=== TEXTAUSZUG ===
........

Große Freude bei Sozialdemokraten
14.02.2012 | 16:00 Uhr 2012-02-14T16:00:00+0100Wetter.Große Freude herrscht bei SPD-Stadtverband und Fraktion über das Anmeldeergebnis für die Sekundarschule - hatten sie sich doch massiv für die neue Schulform eingesetzt.
„Der Elternwille, neben dem Gymnasium eine weitere Schule der Sekundarstufe I in Wetter zu erhalten, hat sich am Ende klar durchgesetzt,“ so John Fiolka, SPD-Fraktionsvorsitzender. Rosi Wolf-Laberenz, Schulausschusschvorsitzende (SPD) ergänzt: „Die Mehrheitsbeschaffung im Rat für die neue Schulform war lange Zeit sehr schwierig. Erst der Bildungskonsens in Düsseldorf brachte dann auch Bewegung in die wettersche Parteienlandschaft. Eine neue Schulform für Wetter kann nur gelingen, wenn auch politisch eine breite Basis da ist.“ Kirsten Stich, stellvertretende Bürgermeisterin und SPD-Sprecherin im Ausschuss, stellt heraus: „Jetzt muss es darum gehen, das pädagogische Konzept (längeres gemeinsames Lernen, individuelle Förderung) in der Schule am See umzusetzen.“
Eberhard Fandrey, Stadtverbandsvorsitzender, fasst zusammen: „Das war eine der bedeutendsten kommunalpolitischen Entscheidungen der letzten Jahre. Wetter hat nun mit Gymnasium und Sekundarschule eine fortschrittliche Schulstruktur, die trotz des demografischen Wandels Bestand haben wird.“
Einig waren sich alle Beteiligten, dass Bürgermeister Frank Hasenberg und seine Mitarbeiter in der Schulverwaltung bei der Überwindung der vielen bürokratischen Hürden sehr gute Arbeit geleistet haben.

........

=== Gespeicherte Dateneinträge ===
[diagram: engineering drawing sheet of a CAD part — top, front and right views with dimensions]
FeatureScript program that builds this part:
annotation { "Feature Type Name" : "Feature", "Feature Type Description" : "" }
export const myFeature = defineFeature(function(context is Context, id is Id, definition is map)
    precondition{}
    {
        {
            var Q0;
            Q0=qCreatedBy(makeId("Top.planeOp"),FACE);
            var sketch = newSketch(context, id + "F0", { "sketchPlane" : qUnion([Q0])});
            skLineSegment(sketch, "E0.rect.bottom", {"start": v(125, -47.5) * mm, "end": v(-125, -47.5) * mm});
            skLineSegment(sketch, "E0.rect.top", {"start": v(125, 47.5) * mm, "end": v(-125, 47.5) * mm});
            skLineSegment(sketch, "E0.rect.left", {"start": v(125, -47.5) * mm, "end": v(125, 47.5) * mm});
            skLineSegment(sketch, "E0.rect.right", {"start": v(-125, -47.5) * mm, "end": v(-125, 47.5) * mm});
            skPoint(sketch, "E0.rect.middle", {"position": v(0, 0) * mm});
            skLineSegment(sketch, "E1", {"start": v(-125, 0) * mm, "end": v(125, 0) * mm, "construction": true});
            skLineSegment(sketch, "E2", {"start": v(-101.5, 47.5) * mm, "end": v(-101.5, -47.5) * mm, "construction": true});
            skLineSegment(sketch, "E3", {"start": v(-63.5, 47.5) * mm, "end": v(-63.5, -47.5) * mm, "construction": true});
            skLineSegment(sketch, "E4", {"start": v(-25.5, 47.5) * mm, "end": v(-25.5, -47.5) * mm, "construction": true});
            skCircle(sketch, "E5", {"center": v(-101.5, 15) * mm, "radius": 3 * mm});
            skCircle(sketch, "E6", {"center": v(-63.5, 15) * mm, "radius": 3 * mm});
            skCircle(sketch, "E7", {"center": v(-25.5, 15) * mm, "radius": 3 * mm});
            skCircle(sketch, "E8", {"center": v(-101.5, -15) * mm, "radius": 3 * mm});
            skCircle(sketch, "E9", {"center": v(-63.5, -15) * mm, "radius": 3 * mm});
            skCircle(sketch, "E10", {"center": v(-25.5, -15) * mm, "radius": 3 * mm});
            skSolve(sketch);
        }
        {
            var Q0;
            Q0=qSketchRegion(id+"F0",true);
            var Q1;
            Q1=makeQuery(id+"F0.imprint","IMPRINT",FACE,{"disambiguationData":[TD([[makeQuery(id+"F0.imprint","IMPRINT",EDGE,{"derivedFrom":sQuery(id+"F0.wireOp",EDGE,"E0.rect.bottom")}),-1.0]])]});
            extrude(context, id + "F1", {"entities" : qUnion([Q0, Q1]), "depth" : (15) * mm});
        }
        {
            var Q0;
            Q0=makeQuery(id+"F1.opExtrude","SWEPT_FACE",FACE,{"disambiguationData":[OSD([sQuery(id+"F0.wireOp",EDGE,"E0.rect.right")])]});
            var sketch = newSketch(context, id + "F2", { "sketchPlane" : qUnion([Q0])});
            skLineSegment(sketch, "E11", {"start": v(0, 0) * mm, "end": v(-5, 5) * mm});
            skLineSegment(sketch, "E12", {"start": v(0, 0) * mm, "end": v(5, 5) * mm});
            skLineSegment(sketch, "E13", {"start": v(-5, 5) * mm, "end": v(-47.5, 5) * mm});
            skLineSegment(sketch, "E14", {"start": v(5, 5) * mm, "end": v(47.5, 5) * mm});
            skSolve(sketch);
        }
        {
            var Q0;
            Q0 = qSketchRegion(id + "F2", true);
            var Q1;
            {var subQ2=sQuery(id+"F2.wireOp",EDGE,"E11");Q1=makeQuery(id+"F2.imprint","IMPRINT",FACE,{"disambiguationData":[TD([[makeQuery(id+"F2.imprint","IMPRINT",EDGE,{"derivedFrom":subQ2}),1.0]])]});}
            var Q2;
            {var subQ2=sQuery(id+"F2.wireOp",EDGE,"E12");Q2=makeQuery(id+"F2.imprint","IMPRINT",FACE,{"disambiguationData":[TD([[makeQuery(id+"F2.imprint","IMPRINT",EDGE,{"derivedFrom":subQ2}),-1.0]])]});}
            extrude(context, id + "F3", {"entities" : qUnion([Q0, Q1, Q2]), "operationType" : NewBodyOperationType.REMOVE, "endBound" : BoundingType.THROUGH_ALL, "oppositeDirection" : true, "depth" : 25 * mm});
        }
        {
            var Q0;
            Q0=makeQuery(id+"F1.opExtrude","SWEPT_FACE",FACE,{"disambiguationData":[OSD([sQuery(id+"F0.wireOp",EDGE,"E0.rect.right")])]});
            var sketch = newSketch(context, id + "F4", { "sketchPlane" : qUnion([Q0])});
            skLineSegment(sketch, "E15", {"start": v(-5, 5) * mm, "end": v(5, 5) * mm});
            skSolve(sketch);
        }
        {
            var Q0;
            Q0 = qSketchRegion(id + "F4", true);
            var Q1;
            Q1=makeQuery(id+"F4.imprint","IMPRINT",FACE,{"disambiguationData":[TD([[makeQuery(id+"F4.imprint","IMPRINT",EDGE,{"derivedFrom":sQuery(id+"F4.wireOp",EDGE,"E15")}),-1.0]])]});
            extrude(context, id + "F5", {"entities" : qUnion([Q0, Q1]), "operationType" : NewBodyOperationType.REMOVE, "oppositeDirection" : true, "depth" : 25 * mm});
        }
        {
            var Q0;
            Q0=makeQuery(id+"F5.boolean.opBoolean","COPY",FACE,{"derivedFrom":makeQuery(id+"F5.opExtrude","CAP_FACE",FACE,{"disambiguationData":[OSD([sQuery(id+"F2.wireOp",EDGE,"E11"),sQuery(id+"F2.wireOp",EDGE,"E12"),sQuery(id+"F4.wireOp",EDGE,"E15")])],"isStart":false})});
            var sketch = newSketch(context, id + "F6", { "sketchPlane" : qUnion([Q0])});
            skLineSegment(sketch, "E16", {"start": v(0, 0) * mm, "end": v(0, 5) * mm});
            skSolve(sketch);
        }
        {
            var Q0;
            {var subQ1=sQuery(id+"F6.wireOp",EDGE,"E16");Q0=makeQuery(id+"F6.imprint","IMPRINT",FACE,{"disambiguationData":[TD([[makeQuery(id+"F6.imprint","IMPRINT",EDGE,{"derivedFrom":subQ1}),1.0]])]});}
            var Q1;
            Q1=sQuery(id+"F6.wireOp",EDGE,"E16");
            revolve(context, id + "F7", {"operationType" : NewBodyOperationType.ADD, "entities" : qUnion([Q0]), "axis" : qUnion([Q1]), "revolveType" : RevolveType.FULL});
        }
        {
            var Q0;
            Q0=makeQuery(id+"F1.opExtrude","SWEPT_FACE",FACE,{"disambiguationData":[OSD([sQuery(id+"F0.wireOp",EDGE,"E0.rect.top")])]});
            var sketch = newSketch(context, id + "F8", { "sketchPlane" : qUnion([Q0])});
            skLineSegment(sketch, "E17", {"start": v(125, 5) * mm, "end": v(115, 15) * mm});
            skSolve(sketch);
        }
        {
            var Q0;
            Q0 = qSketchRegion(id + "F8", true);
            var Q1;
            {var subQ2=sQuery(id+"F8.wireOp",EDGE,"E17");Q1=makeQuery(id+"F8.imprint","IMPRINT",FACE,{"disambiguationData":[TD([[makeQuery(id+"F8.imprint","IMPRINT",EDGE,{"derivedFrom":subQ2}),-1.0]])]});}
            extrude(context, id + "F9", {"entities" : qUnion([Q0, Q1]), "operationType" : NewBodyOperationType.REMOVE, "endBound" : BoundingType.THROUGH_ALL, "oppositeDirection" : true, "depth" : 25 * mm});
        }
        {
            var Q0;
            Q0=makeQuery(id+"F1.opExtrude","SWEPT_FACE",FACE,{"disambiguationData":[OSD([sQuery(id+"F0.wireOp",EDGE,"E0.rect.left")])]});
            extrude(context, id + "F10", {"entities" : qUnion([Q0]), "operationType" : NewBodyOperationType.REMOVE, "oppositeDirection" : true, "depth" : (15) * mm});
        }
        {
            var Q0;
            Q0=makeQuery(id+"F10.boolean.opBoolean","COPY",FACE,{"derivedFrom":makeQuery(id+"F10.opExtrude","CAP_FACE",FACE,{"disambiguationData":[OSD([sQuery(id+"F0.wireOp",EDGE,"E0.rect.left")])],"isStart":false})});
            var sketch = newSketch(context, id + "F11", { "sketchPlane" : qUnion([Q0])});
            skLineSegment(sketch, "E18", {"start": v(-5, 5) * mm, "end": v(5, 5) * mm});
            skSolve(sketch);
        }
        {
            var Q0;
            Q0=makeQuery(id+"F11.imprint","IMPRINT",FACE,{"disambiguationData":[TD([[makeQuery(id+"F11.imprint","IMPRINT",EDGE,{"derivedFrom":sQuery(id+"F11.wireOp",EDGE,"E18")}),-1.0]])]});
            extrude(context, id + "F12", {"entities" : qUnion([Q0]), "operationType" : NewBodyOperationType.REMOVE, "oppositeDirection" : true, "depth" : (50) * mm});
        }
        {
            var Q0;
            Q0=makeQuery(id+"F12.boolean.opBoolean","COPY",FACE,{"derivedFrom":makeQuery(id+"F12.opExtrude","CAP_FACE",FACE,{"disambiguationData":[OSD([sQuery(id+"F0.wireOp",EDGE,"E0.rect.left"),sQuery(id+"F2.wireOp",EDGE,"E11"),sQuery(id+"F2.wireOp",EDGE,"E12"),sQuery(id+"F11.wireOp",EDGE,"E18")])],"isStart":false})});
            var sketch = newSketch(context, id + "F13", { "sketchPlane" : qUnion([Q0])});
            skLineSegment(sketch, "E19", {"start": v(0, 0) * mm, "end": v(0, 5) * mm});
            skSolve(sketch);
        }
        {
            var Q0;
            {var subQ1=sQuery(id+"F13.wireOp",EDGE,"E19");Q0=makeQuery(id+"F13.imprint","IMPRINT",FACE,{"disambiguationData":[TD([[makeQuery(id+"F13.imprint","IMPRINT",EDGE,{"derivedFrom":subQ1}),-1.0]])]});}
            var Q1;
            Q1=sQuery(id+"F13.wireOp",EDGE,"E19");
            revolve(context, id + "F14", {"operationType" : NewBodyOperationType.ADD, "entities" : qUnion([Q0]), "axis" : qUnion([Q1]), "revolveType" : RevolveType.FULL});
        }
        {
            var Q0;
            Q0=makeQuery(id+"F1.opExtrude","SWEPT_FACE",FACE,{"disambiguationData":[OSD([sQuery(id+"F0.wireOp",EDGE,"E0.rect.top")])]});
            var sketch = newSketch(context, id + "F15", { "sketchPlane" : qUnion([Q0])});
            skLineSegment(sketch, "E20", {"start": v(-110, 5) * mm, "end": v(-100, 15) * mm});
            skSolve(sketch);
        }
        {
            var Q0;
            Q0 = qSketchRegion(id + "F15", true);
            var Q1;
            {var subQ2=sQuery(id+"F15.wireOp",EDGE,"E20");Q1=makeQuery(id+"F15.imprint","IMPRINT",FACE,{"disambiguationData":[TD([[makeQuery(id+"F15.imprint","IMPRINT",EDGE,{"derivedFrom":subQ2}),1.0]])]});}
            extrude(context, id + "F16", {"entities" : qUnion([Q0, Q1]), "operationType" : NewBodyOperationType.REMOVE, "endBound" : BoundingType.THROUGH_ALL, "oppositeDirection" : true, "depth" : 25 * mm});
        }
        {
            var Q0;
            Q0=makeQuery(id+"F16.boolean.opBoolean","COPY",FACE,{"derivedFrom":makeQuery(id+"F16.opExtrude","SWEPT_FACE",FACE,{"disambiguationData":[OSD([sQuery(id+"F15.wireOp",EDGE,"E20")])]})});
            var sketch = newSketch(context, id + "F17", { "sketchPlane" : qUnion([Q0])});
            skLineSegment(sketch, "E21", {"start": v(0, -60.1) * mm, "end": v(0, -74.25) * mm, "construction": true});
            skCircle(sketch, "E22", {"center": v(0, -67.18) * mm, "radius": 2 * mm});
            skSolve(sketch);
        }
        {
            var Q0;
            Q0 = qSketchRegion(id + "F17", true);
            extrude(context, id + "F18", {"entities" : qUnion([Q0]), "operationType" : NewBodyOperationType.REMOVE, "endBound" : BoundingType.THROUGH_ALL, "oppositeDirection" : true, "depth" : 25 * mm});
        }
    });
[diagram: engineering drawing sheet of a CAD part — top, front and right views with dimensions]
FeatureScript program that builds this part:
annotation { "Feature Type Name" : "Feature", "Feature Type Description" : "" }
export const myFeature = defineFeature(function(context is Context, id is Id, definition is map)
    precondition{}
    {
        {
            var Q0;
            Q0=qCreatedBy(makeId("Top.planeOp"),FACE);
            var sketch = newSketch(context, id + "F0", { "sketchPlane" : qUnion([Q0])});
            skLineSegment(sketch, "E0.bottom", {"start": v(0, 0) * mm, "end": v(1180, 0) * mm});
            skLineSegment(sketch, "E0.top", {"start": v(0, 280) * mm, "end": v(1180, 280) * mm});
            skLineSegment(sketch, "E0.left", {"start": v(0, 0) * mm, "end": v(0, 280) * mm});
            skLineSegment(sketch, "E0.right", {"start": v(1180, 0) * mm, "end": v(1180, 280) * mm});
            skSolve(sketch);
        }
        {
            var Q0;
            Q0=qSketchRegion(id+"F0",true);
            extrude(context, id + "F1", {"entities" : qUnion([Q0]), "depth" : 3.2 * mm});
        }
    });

........

=== AUFGABEN ===
1/ Gib den Abschnitt des Artikels wortgetreu wieder, beginnend mit „Große Freude bei“ und weiter bis einschließlich „neue Schulform eingesetzt.“.
2/ In welcher Schule soll laut dem Artikel das pädagogische Konzept umgesetzt werden?

=== LÖSUNGEN ===
1/
Große Freude bei Sozialdemokraten
14.02.2012 | 16:00 Uhr 2012-02-14T16:00:00+0100Wetter.Große Freude herrscht bei SPD-Stadtverband und Fraktion über das Anmeldeergebnis für die Sekundarschule - hatten sie sich doch massiv für die neue Schulform eingesetzt.

2/ In der Schule am See.